=== EXERCISE MATERIALS ===
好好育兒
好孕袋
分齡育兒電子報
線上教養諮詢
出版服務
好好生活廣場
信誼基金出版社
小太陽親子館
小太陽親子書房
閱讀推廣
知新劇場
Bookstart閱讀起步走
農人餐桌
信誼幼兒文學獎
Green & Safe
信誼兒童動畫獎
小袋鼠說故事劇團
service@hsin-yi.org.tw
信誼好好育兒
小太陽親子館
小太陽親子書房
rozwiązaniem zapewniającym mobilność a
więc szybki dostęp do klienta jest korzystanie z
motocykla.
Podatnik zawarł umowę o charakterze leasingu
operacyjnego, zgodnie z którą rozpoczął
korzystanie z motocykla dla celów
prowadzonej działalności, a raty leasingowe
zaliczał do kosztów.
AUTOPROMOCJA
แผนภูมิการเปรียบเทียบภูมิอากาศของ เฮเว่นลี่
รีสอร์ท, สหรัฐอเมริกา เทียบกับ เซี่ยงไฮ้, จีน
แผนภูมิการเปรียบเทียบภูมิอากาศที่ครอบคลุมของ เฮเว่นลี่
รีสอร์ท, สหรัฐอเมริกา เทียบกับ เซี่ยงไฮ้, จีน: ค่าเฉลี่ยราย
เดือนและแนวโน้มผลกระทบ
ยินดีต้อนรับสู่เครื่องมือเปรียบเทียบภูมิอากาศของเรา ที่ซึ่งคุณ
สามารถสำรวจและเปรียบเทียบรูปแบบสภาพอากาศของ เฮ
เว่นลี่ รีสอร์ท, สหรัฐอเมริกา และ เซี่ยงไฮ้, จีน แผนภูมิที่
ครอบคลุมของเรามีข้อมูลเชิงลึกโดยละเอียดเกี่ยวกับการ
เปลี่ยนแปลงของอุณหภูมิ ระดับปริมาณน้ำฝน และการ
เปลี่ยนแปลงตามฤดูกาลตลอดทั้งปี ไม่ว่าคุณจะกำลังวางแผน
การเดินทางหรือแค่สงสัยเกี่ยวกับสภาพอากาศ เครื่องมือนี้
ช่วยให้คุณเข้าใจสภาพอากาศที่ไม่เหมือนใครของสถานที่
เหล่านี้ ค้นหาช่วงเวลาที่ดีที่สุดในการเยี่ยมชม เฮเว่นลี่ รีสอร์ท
===
What you return must match the records above exactly, line for line.

[EXERCISE RESPONSE]
好好育兒
好孕袋
分齡育兒電子報
線上教養諮詢
出版服務
好好生活廣場
信誼基金出版社
小太陽親子館
小太陽親子書房
閱讀推廣
知新劇場
Bookstart閱讀起步走
農人餐桌
信誼幼兒文學獎
Green & Safe
信誼兒童動畫獎
小袋鼠說故事劇團
service@hsin-yi.org.tw
信誼好好育兒
小太陽親子館
小太陽親子書房
rozwiązaniem zapewniającym mobilność a
więc szybki dostęp do klienta jest korzystanie z
motocykla.
Podatnik zawarł umowę o charakterze leasingu
operacyjnego, zgodnie z którą rozpoczął
korzystanie z motocykla dla celów
prowadzonej działalności, a raty leasingowe
zaliczał do kosztów.
AUTOPROMOCJA
แผนภูมิการเปรียบเทียบภูมิอากาศของ เฮเว่นลี่
รีสอร์ท, สหรัฐอเมริกา เทียบกับ เซี่ยงไฮ้, จีน
แผนภูมิการเปรียบเทียบภูมิอากาศที่ครอบคลุมของ เฮเว่นลี่
รีสอร์ท, สหรัฐอเมริกา เทียบกับ เซี่ยงไฮ้, จีน: ค่าเฉลี่ยราย
เดือนและแนวโน้มผลกระทบ
ยินดีต้อนรับสู่เครื่องมือเปรียบเทียบภูมิอากาศของเรา ที่ซึ่งคุณ
สามารถสำรวจและเปรียบเทียบรูปแบบสภาพอากาศของ เฮ
เว่นลี่ รีสอร์ท, สหรัฐอเมริกา และ เซี่ยงไฮ้, จีน แผนภูมิที่
ครอบคลุมของเรามีข้อมูลเชิงลึกโดยละเอียดเกี่ยวกับการ
เปลี่ยนแปลงของอุณหภูมิ ระดับปริมาณน้ำฝน และการ
เปลี่ยนแปลงตามฤดูกาลตลอดทั้งปี ไม่ว่าคุณจะกำลังวางแผน
การเดินทางหรือแค่สงสัยเกี่ยวกับสภาพอากาศ เครื่องมือนี้
ช่วยให้คุณเข้าใจสภาพอากาศที่ไม่เหมือนใครของสถานที่
เหล่านี้ ค้นหาช่วงเวลาที่ดีที่สุดในการเยี่ยมชม เฮเว่นลี่ รีสอร์ท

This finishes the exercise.